The task
Rewrite part of the listing below, swapping "latitude" for "lat" and changing nothing else. Begin at the line that has "longitude: 138.1142" and stop after the final line of the listing.

Extracted data
····················

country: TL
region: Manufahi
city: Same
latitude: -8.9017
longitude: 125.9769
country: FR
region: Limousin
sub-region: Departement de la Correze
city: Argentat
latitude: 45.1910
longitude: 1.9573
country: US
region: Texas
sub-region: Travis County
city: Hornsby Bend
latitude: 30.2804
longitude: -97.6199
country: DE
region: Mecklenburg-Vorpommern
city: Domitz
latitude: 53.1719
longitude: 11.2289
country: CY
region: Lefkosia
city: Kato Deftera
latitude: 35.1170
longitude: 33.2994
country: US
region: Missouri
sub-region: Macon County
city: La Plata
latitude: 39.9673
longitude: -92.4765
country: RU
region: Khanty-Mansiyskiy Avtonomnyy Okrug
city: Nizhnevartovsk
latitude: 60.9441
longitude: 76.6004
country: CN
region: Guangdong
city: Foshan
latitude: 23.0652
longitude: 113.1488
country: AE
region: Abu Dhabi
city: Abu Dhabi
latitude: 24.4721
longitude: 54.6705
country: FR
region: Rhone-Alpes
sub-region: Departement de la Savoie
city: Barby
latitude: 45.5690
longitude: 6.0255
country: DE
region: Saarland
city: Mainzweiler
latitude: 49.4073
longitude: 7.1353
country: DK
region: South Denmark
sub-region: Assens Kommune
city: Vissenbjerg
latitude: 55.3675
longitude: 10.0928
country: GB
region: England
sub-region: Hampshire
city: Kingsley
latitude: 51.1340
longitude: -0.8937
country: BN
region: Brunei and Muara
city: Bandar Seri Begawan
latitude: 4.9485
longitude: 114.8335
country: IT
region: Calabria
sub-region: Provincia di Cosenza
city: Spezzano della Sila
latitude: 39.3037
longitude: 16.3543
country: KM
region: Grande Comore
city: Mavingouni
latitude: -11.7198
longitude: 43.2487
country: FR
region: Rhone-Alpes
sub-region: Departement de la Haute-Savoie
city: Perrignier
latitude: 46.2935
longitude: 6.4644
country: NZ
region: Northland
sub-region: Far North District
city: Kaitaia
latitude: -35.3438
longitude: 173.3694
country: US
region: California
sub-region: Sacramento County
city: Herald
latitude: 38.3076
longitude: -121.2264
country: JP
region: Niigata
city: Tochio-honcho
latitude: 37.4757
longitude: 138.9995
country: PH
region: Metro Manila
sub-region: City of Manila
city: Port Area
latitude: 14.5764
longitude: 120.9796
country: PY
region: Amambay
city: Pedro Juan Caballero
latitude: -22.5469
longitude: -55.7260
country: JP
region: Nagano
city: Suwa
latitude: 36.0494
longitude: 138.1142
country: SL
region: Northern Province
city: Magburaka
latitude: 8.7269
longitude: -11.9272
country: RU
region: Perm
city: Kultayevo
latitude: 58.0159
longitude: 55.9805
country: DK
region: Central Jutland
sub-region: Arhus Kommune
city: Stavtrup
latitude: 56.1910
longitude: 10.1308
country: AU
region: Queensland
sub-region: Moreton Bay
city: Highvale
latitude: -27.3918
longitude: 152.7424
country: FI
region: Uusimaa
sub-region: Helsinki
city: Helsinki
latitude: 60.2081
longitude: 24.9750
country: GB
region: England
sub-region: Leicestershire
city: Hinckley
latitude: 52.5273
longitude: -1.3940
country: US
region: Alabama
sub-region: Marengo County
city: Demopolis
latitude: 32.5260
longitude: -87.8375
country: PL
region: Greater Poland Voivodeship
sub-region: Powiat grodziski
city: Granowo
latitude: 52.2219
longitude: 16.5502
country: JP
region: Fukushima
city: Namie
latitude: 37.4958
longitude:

····················

Reply
longitude: 138.1142
country: SL
region: Northern Province
city: Magburaka
lat: 8.7269
longitude: -11.9272
country: RU
region: Perm
city: Kultayevo
lat: 58.0159
longitude: 55.9805
country: DK
region: Central Jutland
sub-region: Arhus Kommune
city: Stavtrup
lat: 56.1910
longitude: 10.1308
country: AU
region: Queensland
sub-region: Moreton Bay
city: Highvale
lat: -27.3918
longitude: 152.7424
country: FI
region: Uusimaa
sub-region: Helsinki
city: Helsinki
lat: 60.2081
longitude: 24.9750
country: GB
region: England
sub-region: Leicestershire
city: Hinckley
lat: 52.5273
longitude: -1.3940
country: US
region: Alabama
sub-region: Marengo County
city: Demopolis
lat: 32.5260
longitude: -87.8375
country: PL
region: Greater Poland Voivodeship
sub-region: Powiat grodziski
city: Granowo
lat: 52.2219
longitude: 16.5502
country: JP
region: Fukushima
city: Namie
lat: 37.4958
longitude:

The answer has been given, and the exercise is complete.